→ INFORMATION SUPPLIED:
━━━━━━━━
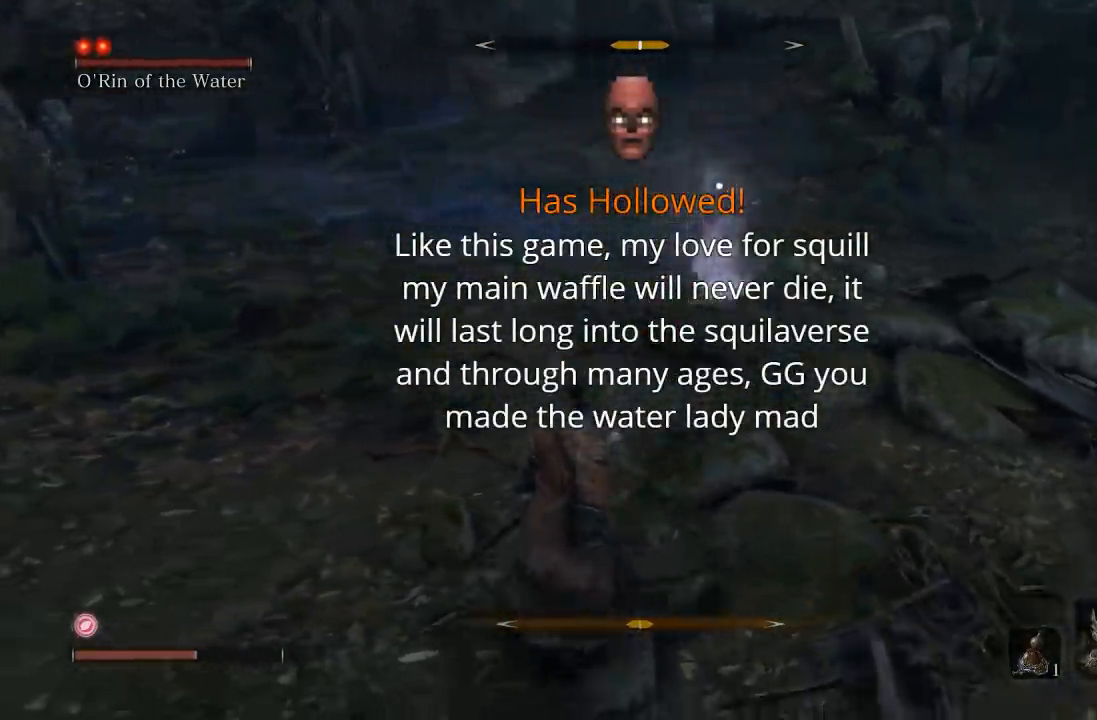
{"dt_ms": 500, "buttons": ["L1"], "left_stick": "up-left", "right_stick": "center", "events": [[350, "L1", "down"]]}
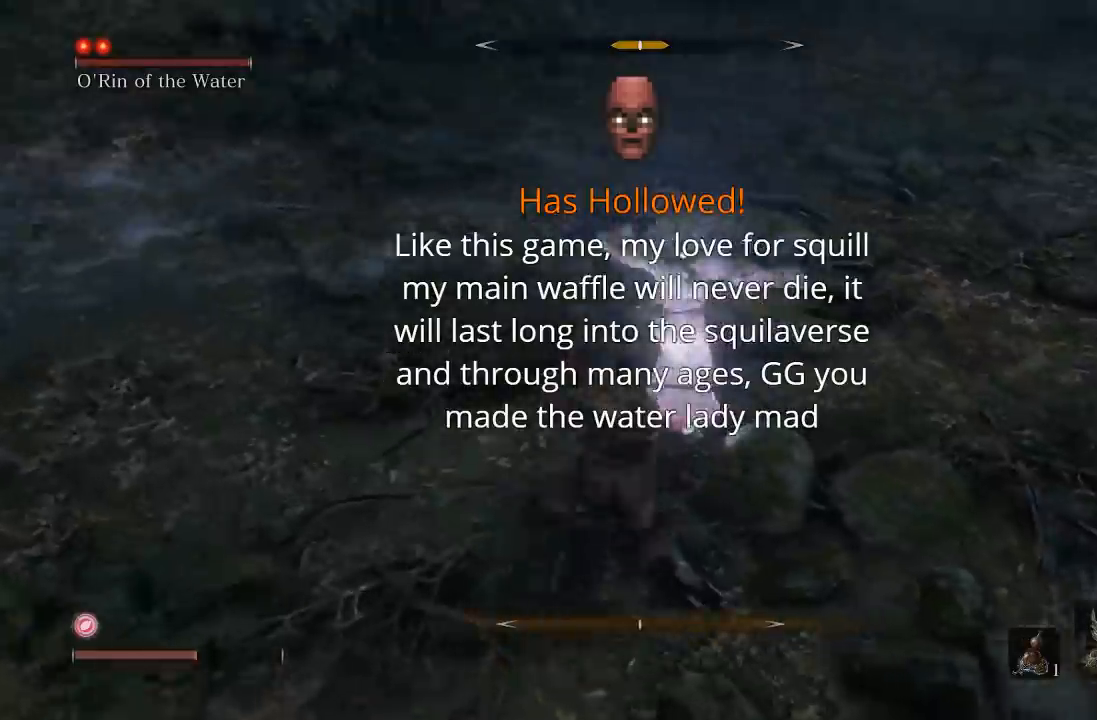
{"dt_ms": 500, "buttons": ["L1"], "left_stick": "up-left", "right_stick": "center", "events": [[67, "L1", "up"], [350, "L1", "down"]]}
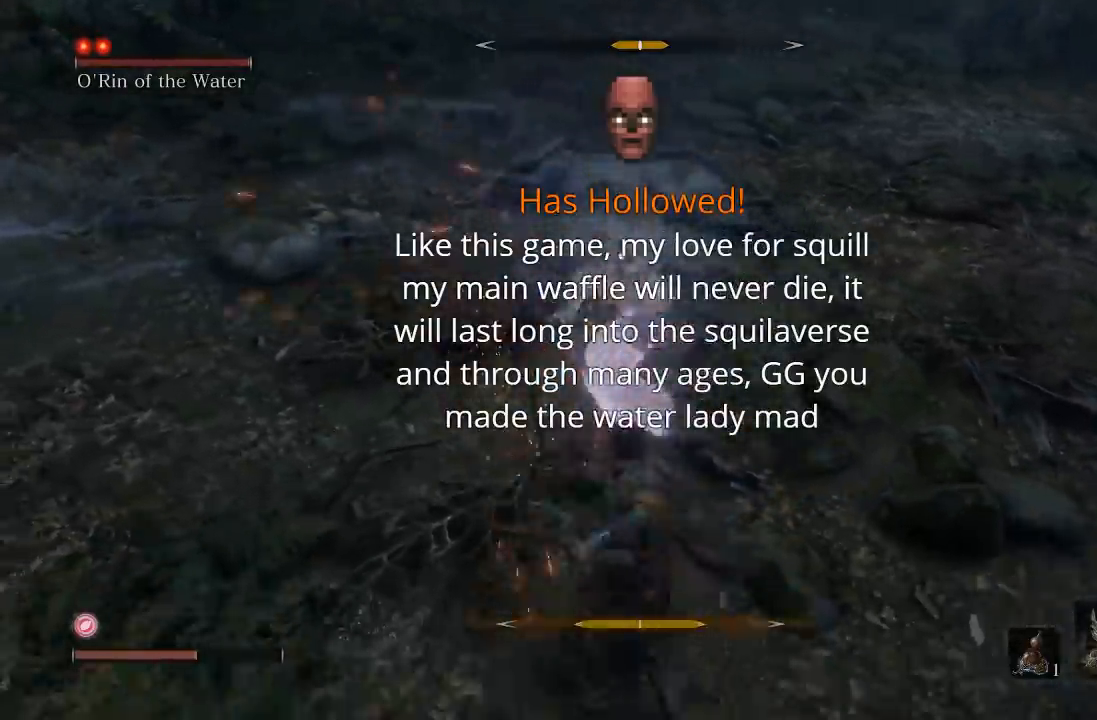
{"dt_ms": 500, "buttons": [], "left_stick": "up-left", "right_stick": "center", "events": [[50, "L1", "up"], [250, "L1", "down"], [367, "L1", "up"]]}
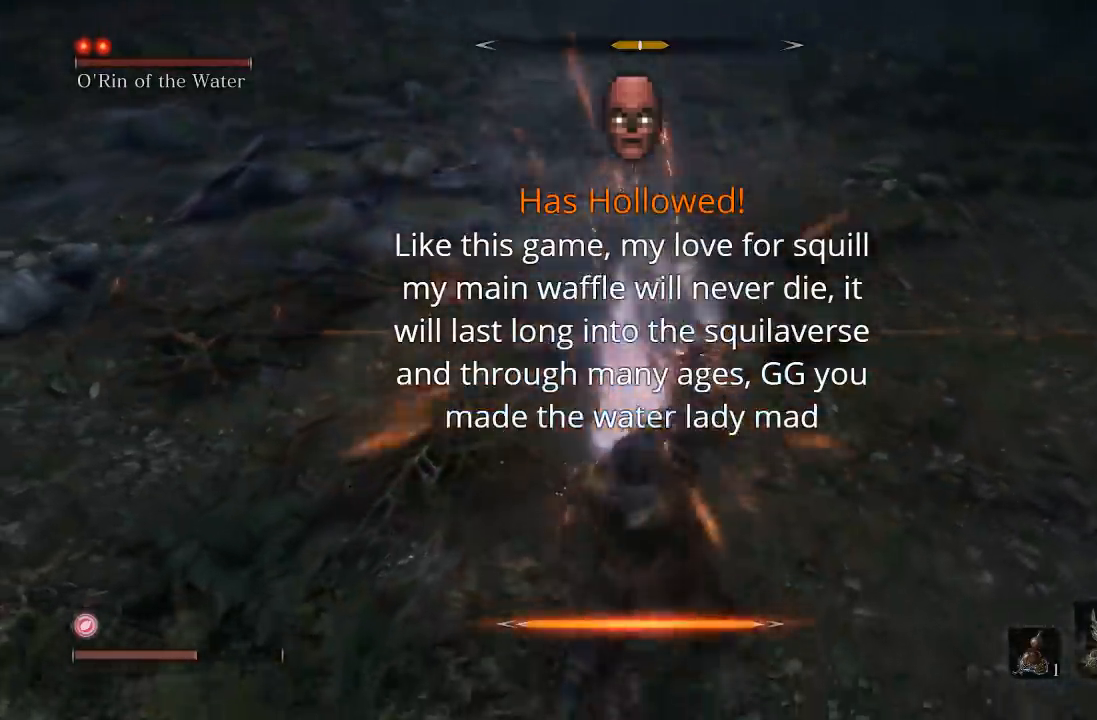
{"dt_ms": 500, "buttons": [], "left_stick": "up-left", "right_stick": "center", "events": [[267, "L1", "down"], [433, "L1", "up"]]}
━━━━━━━━
→ PROBLEM: The material above must be printed exactly, with its pictures left out.

→ RESULT OF THIS TASK:
{"dt_ms": 500, "buttons": ["L1"], "left_stick": "up-left", "right_stick": "center", "events": [[350, "L1", "down"]]}
{"dt_ms": 500, "buttons": ["L1"], "left_stick": "up-left", "right_stick": "center", "events": [[67, "L1", "up"], [350, "L1", "down"]]}
{"dt_ms": 500, "buttons": [], "left_stick": "up-left", "right_stick": "center", "events": [[50, "L1", "up"], [250, "L1", "down"], [367, "L1", "up"]]}
{"dt_ms": 500, "buttons": [], "left_stick": "up-left", "right_stick": "center", "events": [[267, "L1", "down"], [433, "L1", "up"]]}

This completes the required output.